La ambientación nos traslada de nuevo al centro neurálgico de Votos, donde las cuatro amigas trabajan organizando bodas. En esta ocasión visitamos la casita de Emma, la protagonista, que es quien se encarga de preparar las flores para las diversas ocasiones. Debo decir que, en esta historia, me ha sobrado información, ya que he quedado un pelín empachada de nombres de flores y arreglos florales. Da la sensación de que la autora quiere enseñarnos a preparar esos preciosos ramos. También me ha parecido que había muchas escenas de bodas como relleno, ya que no influían para nada en la historia, aunque dan sostén a la labor que las chicas realizan.
La trama está basada en el típico cliché de chico-chica que se conocen de casi toda la vida, son amigos y, de repente, surge el amor. De todas formas, está narrada de una forma muy dulce.

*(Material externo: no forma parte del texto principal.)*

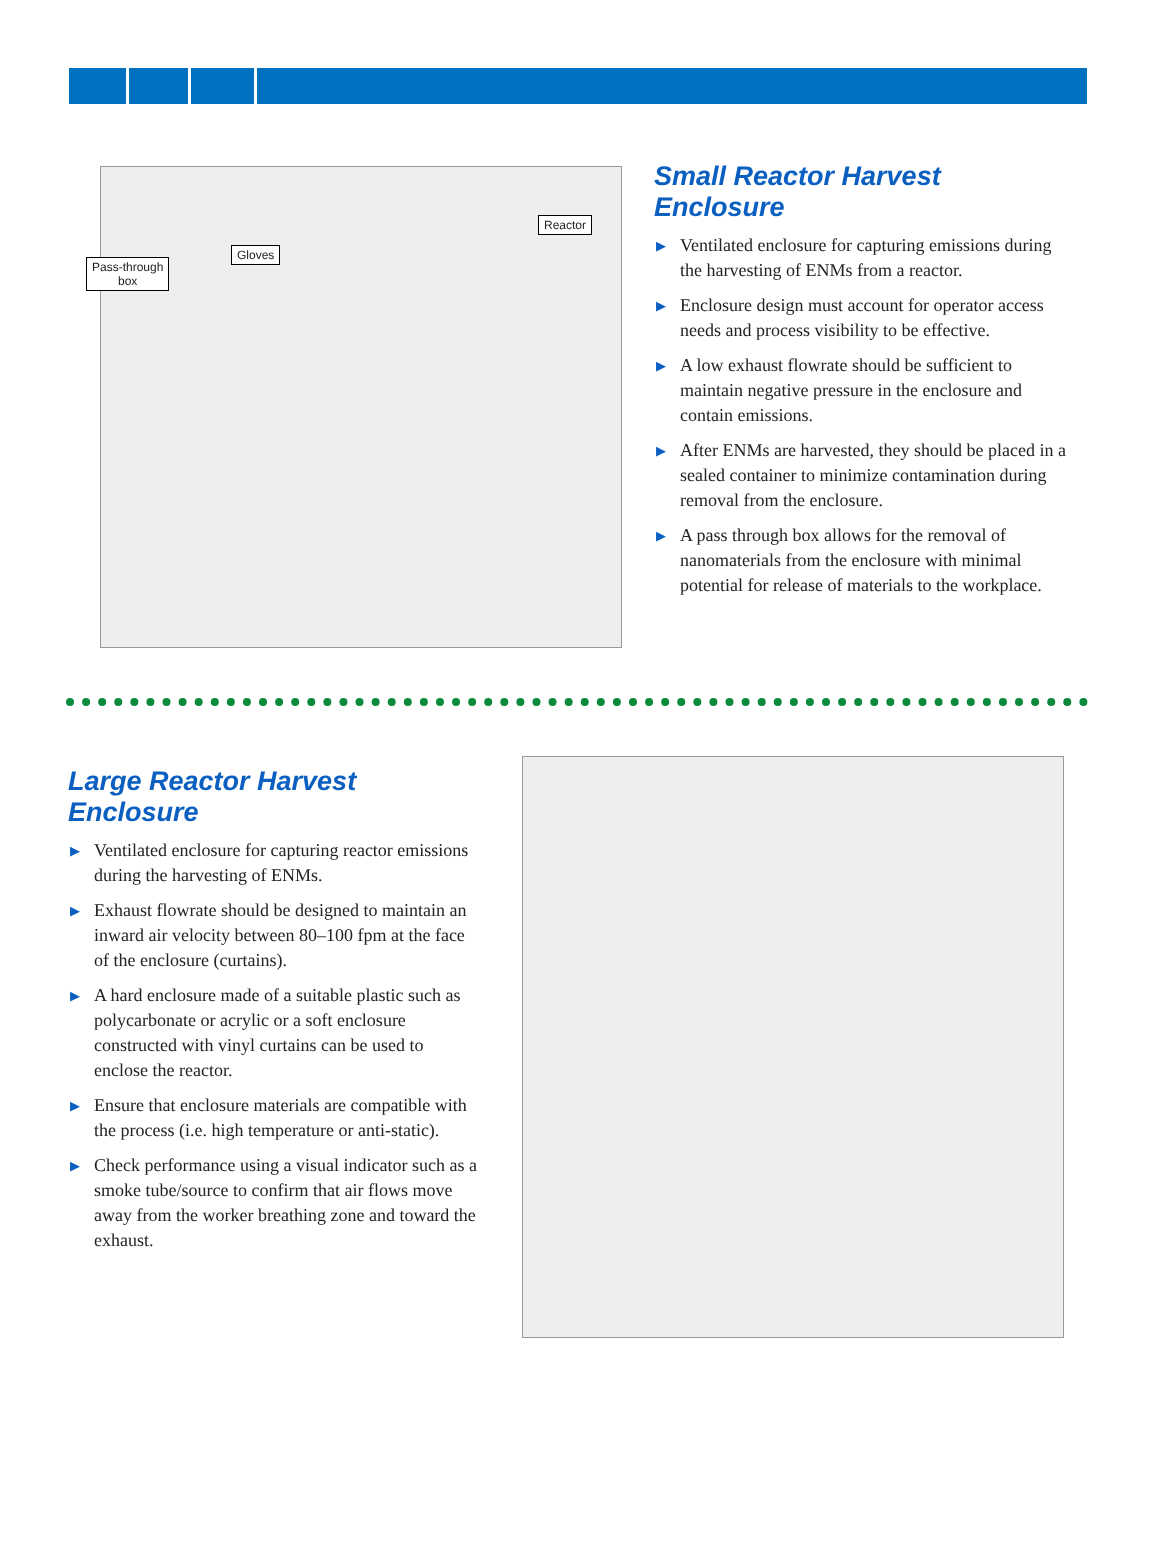Pass-through
box
Gloves
Reactor
Small Reactor Harvest
Enclosure
▶ Ventilated enclosure for capturing emissions during the harvesting of ENMs from a reactor.
▶ Enclosure design must account for operator access needs and process visibility to be effective.
▶ A low exhaust flowrate should be sufficient to maintain negative pressure in the enclosure and contain emissions.
▶ After ENMs are harvested, they should be placed in a sealed container to minimize contamination during removal from the enclosure.
▶ A pass through box allows for the removal of nanomaterials from the enclosure with minimal potential for release of materials to the workplace.
Large Reactor Harvest
Enclosure
▶ Ventilated enclosure for capturing reactor emissions during the harvesting of ENMs.
▶ Exhaust flowrate should be designed to maintain an inward air velocity between 80–100 fpm at the face of the enclosure (curtains).
▶ A hard enclosure made of a suitable plastic such as polycarbonate or acrylic or a soft enclosure constructed with vinyl curtains can be used to enclose the reactor.
▶ Ensure that enclosure materials are compatible with the process (i.e. high temperature or anti-static).
▶ Check performance using a visual indicator such as a smoke tube/source to confirm that air flows move away from the worker breathing zone and toward the exhaust.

Emma me parece un personaje romántico. Tiene una familia de ensueño, es una chica guapa, alegre, llena de vida, carismática y soñadora... Siempre ha deseado bailar un vals en la terraza, a la luz de la luna, con su gran amor. Me ha llamado la atención esa disposición generosa a entregarse a Jack a cambio de nada, solo por el placer de amarlo, conformándose con lo que él le da... y sin embargo, es una realidad que siempre esperamos algo a cambio, que la entrega total no correspondida, termina agotando a la persona. Y eso es lo que al final descubre Emma, que el amor es cosa de dos, y que implica una confianza recíproca y una entrega mutua.

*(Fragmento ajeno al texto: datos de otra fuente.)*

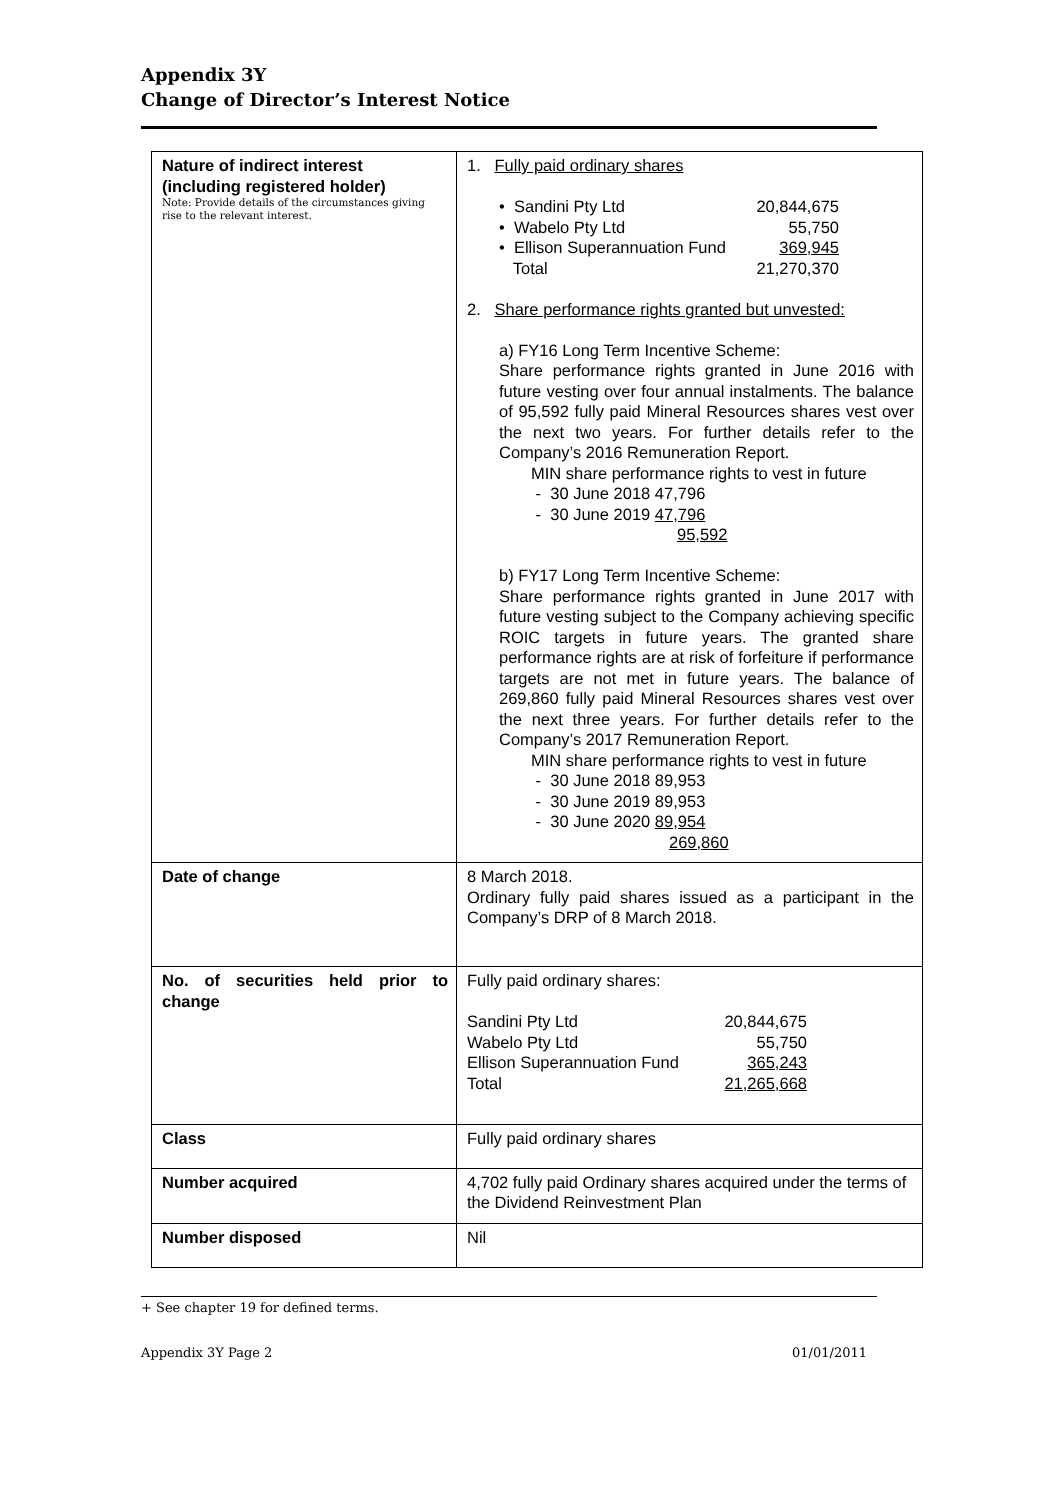Appendix 3Y
Change of Director’s Interest Notice
| Nature of indirect interest (including registered holder) Note: Provide details of the circumstances giving rise to the relevant interest. | 1. Fully paid ordinary shares • Sandini Pty Ltd 20,844,675 • Wabelo Pty Ltd 55,750 • Ellison Superannuation Fund 369,945 Total 21,270,370 2. Share performance rights granted but unvested: a) FY16 Long Term Incentive Scheme: Share performance rights granted in June 2016 with future vesting over four annual instalments. The balance of 95,592 fully paid Mineral Resources shares vest over the next two years. For further details refer to the Company’s 2016 Remuneration Report. MIN share performance rights to vest in future - 30 June 2018 47,796 - 30 June 2019 47,796 95,592 b) FY17 Long Term Incentive Scheme: Share performance rights granted in June 2017 with future vesting subject to the Company achieving specific ROIC targets in future years. The granted share performance rights are at risk of forfeiture if performance targets are not met in future years. The balance of 269,860 fully paid Mineral Resources shares vest over the next three years. For further details refer to the Company’s 2017 Remuneration Report. MIN share performance rights to vest in future - 30 June 2018 89,953 - 30 June 2019 89,953 - 30 June 2020 89,954 269,860 |
| Date of change | 8 March 2018. Ordinary fully paid shares issued as a participant in the Company’s DRP of 8 March 2018. |
| No. of securities held prior to change | Fully paid ordinary shares: Sandini Pty Ltd 20,844,675 Wabelo Pty Ltd 55,750 Ellison Superannuation Fund 365,243 Total 21,265,668 |
| Class | Fully paid ordinary shares |
| Number acquired | 4,702 fully paid Ordinary shares acquired under the terms of the Dividend Reinvestment Plan |
| Number disposed | Nil |
+ See chapter 19 for defined terms.
Appendix 3Y Page 2 01/01/2011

Jack es el típico personaje de novela romántica, guapo a rabiar, exitoso con las mujeres, simpático y encantador, con un punto picarón. Su amistad con el Cuarteto -como las llama Del, el hermano de Parker- tiene unos diez o doce años y, sin embargo, un día se descubre no mirando, sino admirando a Emma. Luego surge la chispa del deseo, y se lanza. Todo parece ir bien, y él está contento. Pero vemos que, mientras que Emma va avanzando en sus sentimientos, Jack no, o al menos no de forma consciente, porque el miedo se lo impide. ¿Acaso no es cierto que el amor no dura para siempre? Esa es la experiencia de sus padres, y aunque tiene muchos ejemplos, como los mismos padres de Emma, o los hermanos de esta, que llevan juntos felizmente casados bastante tiempo, no logra asimilar que el amor, como las flores, hay que cuidarlo.

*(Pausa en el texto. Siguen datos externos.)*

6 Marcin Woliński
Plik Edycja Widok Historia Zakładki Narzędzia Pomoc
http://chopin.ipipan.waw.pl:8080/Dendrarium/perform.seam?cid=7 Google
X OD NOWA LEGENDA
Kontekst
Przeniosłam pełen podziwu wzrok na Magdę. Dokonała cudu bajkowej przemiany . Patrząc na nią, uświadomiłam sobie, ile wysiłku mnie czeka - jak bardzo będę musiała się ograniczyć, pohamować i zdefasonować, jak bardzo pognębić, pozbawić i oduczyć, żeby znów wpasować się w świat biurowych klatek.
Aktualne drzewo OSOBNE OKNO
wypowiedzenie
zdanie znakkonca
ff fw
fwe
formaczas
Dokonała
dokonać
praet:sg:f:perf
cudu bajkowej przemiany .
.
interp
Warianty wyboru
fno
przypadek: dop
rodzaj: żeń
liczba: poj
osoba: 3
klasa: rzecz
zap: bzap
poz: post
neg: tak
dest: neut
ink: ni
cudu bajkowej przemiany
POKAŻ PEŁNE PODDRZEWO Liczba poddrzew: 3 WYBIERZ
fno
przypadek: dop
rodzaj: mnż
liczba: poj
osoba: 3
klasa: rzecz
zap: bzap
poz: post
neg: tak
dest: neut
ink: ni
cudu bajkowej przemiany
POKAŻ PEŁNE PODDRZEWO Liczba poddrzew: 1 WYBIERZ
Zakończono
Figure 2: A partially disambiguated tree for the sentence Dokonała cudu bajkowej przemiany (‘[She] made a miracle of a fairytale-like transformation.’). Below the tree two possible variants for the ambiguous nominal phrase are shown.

Quizás lo que más me ha gustado de la historia es la lealtad de Parker, Mac, Laurel y Emma; esa amistad que parece indestructible y que desafía todo. Su unión, su ocuparse y preocuparse por la otra, su solidaridad, son envidiables. También me ha gustado saber cómo va evolucionando la relación entre Mac y Carter, y ver cómo se perfilan las siguientes historias. Me gustan los personajes que dibuja esta autora, porque son muy variados de carácter y de personalidad, y eso enriquece las historias y da juego a la trama.